Exercise directions
I would like each line of the data that holds the word "wire" copied out.
########################################
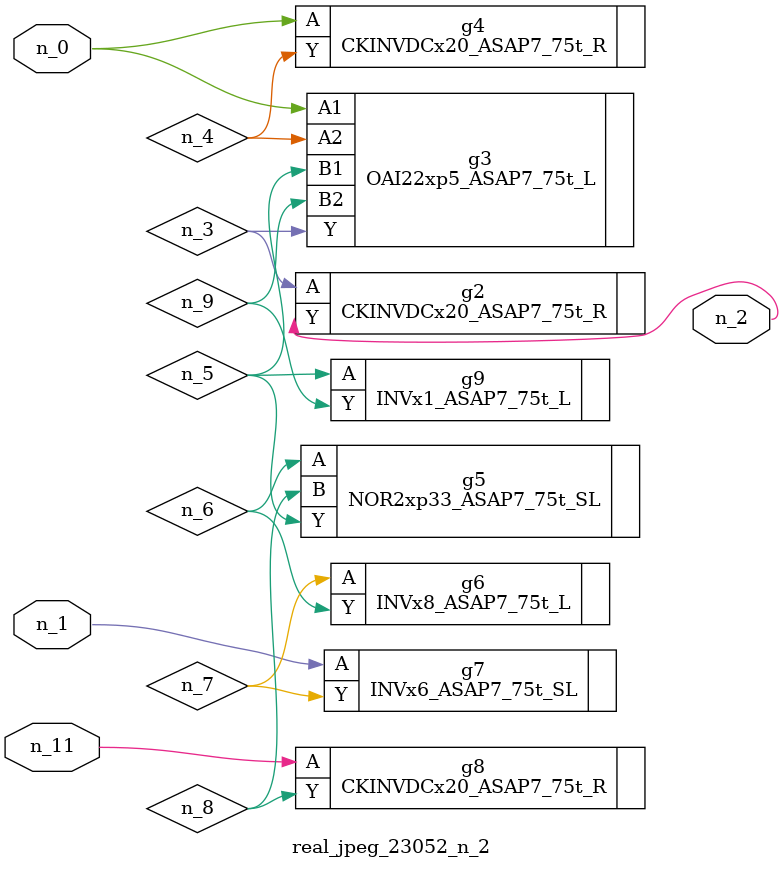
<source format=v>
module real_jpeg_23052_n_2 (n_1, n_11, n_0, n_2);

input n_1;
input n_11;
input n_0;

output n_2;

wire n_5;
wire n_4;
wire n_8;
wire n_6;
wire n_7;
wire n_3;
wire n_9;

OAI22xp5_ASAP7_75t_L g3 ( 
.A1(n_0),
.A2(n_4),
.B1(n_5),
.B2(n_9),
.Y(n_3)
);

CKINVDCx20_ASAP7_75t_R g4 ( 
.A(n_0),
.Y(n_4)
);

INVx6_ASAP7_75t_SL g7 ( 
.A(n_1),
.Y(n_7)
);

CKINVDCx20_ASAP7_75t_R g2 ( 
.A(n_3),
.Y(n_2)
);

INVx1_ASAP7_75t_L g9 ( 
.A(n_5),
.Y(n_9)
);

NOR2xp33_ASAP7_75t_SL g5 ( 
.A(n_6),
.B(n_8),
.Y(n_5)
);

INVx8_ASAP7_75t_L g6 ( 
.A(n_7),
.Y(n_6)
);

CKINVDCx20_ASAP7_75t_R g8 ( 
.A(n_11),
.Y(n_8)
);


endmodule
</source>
########################################
Answer
wire n_5;
wire n_4;
wire n_8;
wire n_6;
wire n_7;
wire n_3;
wire n_9;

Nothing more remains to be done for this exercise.